The shopkeeper claims that when one of the coins is tossed, the probability of obtaining a head is \(0.6\). Bill wishes to test this claim by tossing the coin \(250\) times and counting the number of heads obtained.

  (i)     State suitable hypotheses for this test.

  (ii)     He obtains \(140\) heads. Find the \(p\)-value of this result and determine whether or not it supports the shopkeeper’s claim at the \(5\%\) level of significance.

Bill tosses the other coin a large number of times and counts the number of heads obtained. He correctly calculates a \(95\%\) confidence interval for the probability that when this coin is tossed, a head is obtained. This is calculated as [\(0.35199\), \(0.44801\)] where the end-points are correct to five significant figures.

Determine

  (i)     the number of times the coin was tossed;

  (ii)     the number of heads obtained.

(i)     \({{\rm{H}}_0}:p = 0.6\) ; \({{\rm{H}}_1}:p \ne 0.6\)     A1A1

(ii)     EITHER

using a normal approximation, \(p\)-value \( = 0.197\)     A2

Note: Award A1 for \(0.0984\).

the shopkeeper’s claim is supported     A1

because \(0.197 > 0.05\)     R1

OR

using binomial distribution, \(p\)-value \( = 0.221\)     A2

Note: Award A1 for \(0.110\).

the shopkeeper’s claim is supported     A1

because \(0.221 > 0.05\)     R1

Note: Follow through the candidate’s \(p\)-value for A1R1.

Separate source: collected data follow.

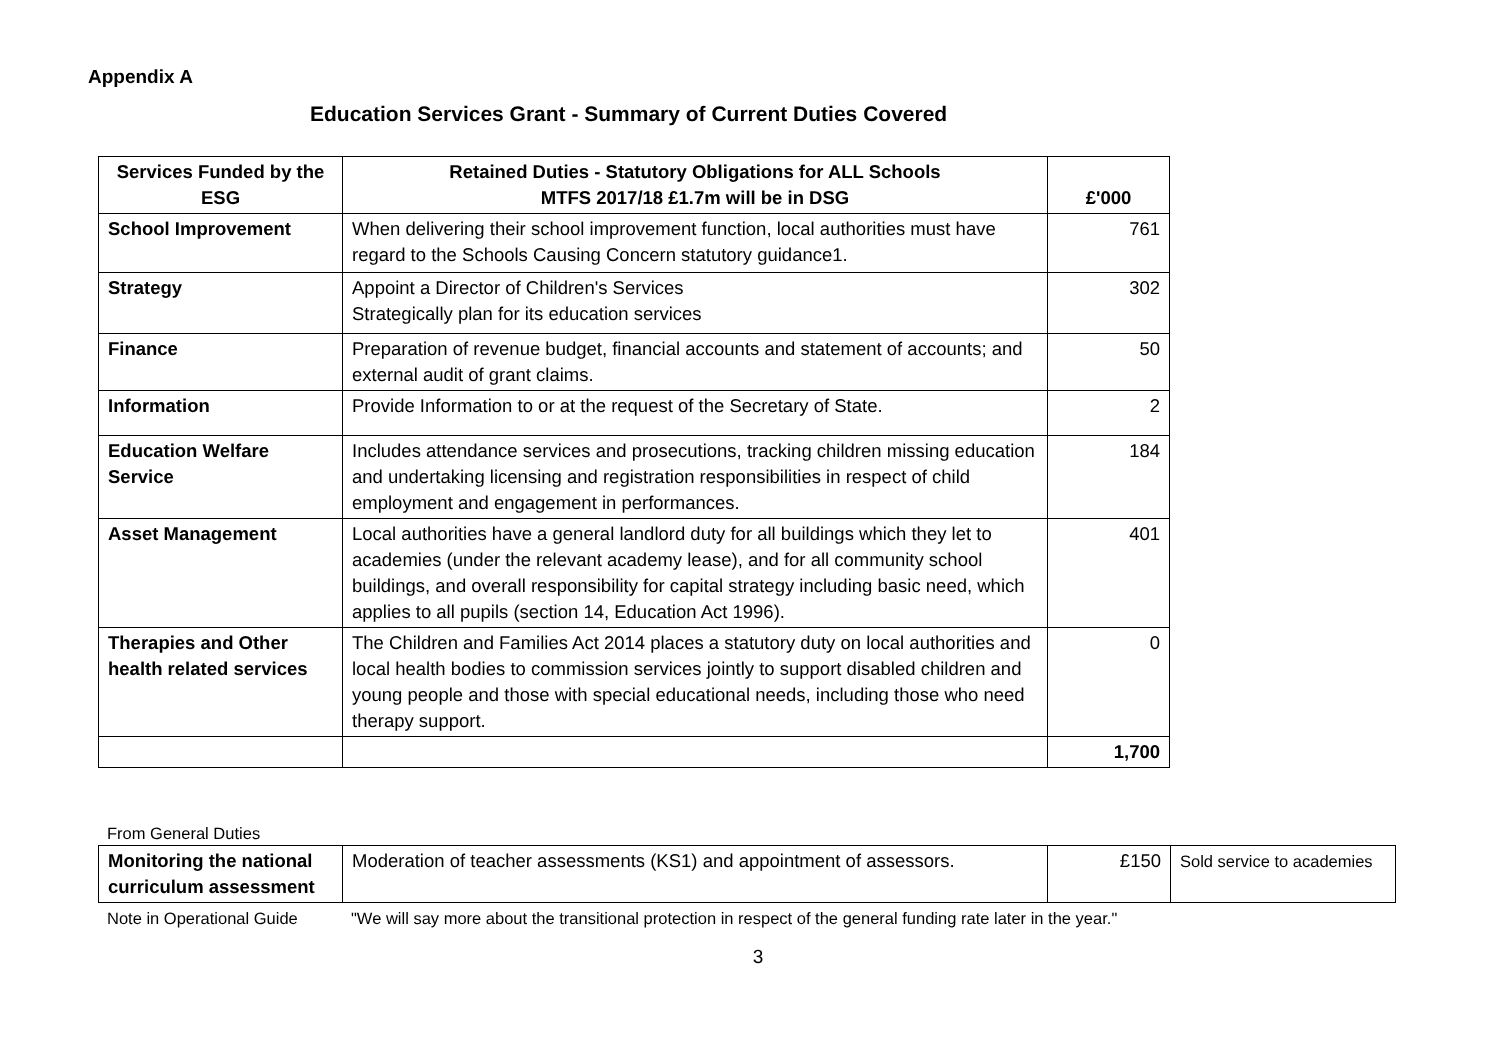Appendix A
Education Services Grant - Summary of Current Duties Covered
| Services Funded by the ESG | Retained Duties - Statutory Obligations for ALL Schools MTFS 2017/18 £1.7m will be in DSG | £'000 |
| --- | --- | --- |
| School Improvement | When delivering their school improvement function, local authorities must have regard to the Schools Causing Concern statutory guidance1. | 761 |
| Strategy | Appoint a Director of Children's Services Strategically plan for its education services | 302 |
| Finance | Preparation of revenue budget, financial accounts and statement of accounts; and external audit of grant claims. | 50 |
| Information | Provide Information to or at the request of the Secretary of State. | 2 |
| Education Welfare Service | Includes attendance services and prosecutions, tracking children missing education and undertaking licensing and registration responsibilities in respect of child employment and engagement in performances. | 184 |
| Asset Management | Local authorities have a general landlord duty for all buildings which they let to academies (under the relevant academy lease), and for all community school buildings, and overall responsibility for capital strategy including basic need, which applies to all pupils (section 14, Education Act 1996). | 401 |
| Therapies and Other health related services | The Children and Families Act 2014 places a statutory duty on local authorities and local health bodies to commission services jointly to support disabled children and young people and those with special educational needs, including those who need therapy support. | 0 |
| | | 1,700 |
From General Duties
| Monitoring the national curriculum assessment | Moderation of teacher assessments (KS1) and appointment of assessors. | £150 | Sold service to academies |
Note in Operational Guide "We will say more about the transitional protection in respect of the general funding rate later in the year."
3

Note: Accept \(p\)-values correct to two significant figures.

[6 marks]

(i)     \(\hat p = \frac{{0.35199 + 0.44801}}{2} = 0.4\)     A1

width of CI \( = 3.92\sqrt {\frac{{0.4 \times 0.6}}{n}} \)    M1

\(3.92\sqrt {\frac{{0.4 \times 0.6}}{n}} = 0.44801 - 0.35199 = 0.096(02)\)     A1

solving,

\(n = {\left( {\frac{{3.92}}{{0.096(02)}}} \right)^2} \times 0.24\)     (M1)

\( = 400\)     A1

(ii)     \(x = n\widehat p = 400 \times 0.4 = 160\)     M1A1

[7 marks]

Part (a) was well answered in general, using the calculator either to carry out a significance test on proportions or to find the \(p\)-value directly using the binomial distribution. Some candidates gave their conclusion in the form "Accept H₀", this was not accepted since the question asked whether or not the shopkeeper’s claim was supported and a direct answer to this question was required.

Part (b) caused problems for some candidates who were unsure how to proceed. Some candidates used a trial and error method which involved showing that \(\hat p = 0.4\) and then using their calculator to find the confidence interval for appropriate pairs of values for \(n\) and \(p\) until reaching \(400,160\). This was accepted as a valid method although it is not recommended as a general method since its success was based upon the value of \(n\) being one that would probably be tested.